This Insane Fan Built A Dragon Ball Motorcycle You Have To See

EntertainmentContent CreatorsApril 16, 2026· Source: @Dexerto

By 813 Staff

This Insane Fan Built A Dragon Ball Motorcycle You Have To See

A major casting announcement just dropped — This Insane Fan Built A Dragon Ball Motorcycle You Have To See, according to Dexerto (@Dexerto) (this afternoon).

Source: https://x.com/Dexerto/status/2044799848189166026

A single custom-built motorcycle, meticulously crafted to match a 40-year-old anime design, has ignited a licensing conversation studios would prefer to avoid. The vehicle in question is a flawless, street-legal replica of Bulma’s iconic pink motorcycle from the global phenomenon *Dragon Ball*, built over two years by a Japanese craftsman known as @POMU_0620. The story, first highlighted by Dexerto (@Dexerto), showcases a level of fan craftsmanship that exists in a legal gray area, one where copyright holders often look the other way—until they can’t.

The builder, operating from a private workshop in Japan, sourced a 1981 Honda Passport as the base, then engineered and fabricated nearly every component by hand to achieve screen-accurate details from the manga and anime’s early chapters. This isn’t a static prop but a fully functional machine, a fact that shifts the project from fan art into the complex world of derivative commercial products. Industry insiders say such one-off passion projects rarely trigger legal action, as they are public relations wins that bolster brand loyalty. However, they also establish a precarious precedent. The line between a hobbyist’s garage build and a small-batch production run is notoriously thin, and rights holders like Toei Animation and Bird Studio are compelled to protect their intellectual property aggressively to prevent dilution.

The numbers tell a different story from the legal textbooks, though.
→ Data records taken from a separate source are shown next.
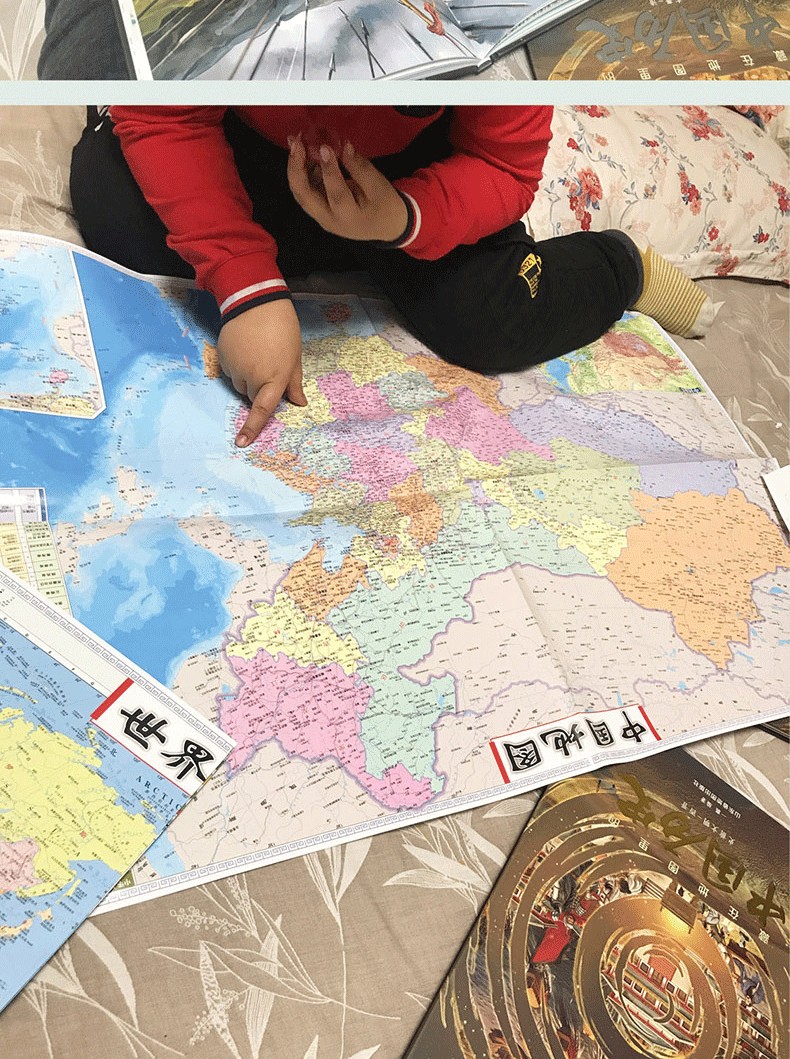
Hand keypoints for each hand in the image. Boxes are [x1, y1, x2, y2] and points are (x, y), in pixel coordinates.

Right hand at [217, 299, 305, 447]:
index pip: (263, 410)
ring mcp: (236, 367)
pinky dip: (236, 365)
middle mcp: (253, 376)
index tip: (242, 443)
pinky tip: (244, 347)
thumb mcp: (295, 356)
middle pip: (252, 395)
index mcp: (275, 378)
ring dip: (247, 376)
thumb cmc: (282, 329)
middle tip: (268, 364)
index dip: (253, 428)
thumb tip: (299, 403)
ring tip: (256, 351)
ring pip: (240, 384)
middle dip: (259, 387)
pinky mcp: (223, 357)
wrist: (256, 302)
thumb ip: (294, 383)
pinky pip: (229, 371)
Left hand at [287, 136, 407, 242]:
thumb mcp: (379, 185)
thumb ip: (360, 167)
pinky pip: (305, 191)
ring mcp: (321, 216)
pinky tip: (304, 153)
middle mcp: (329, 219)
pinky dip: (302, 171)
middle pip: (305, 197)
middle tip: (296, 143)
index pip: (335, 194)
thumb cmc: (385, 206)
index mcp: (349, 217)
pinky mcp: (318, 210)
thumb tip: (343, 147)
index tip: (325, 147)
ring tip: (296, 143)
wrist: (386, 226)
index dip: (329, 170)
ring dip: (295, 167)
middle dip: (296, 168)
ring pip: (301, 193)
The social media response to the motorcycle has been overwhelmingly positive, generating millions of views and serving as potent, organic marketing for the *Dragon Ball* franchise, which has new theatrical and streaming projects in perpetual development. Behind the scenes, this creates a dilemma for executives: sue a devoted fan and risk a public backlash, or tacitly endorse an unlicensed product that could inspire others with less pure intentions. For now, the strategy appears to be one of monitored silence, leveraging the free publicity while keeping legal options open.

What happens next hinges on the builder’s intentions. If the motorcycle remains a personal showpiece, featured at conventions or in online videos, it will likely continue to be a celebrated curiosity. The uncertainty begins if there are any steps toward monetization, such as selling plans, offering commissioned builds, or even crowdfunding a limited series. At that point, the studios’ legal departments would almost certainly intervene. For the broader entertainment industry, this case is a textbook example of the modern fan-creator dynamic, where incredible talent and deep fandom constantly test the boundaries of intellectual property law, all under the unforgiving microscope of social media.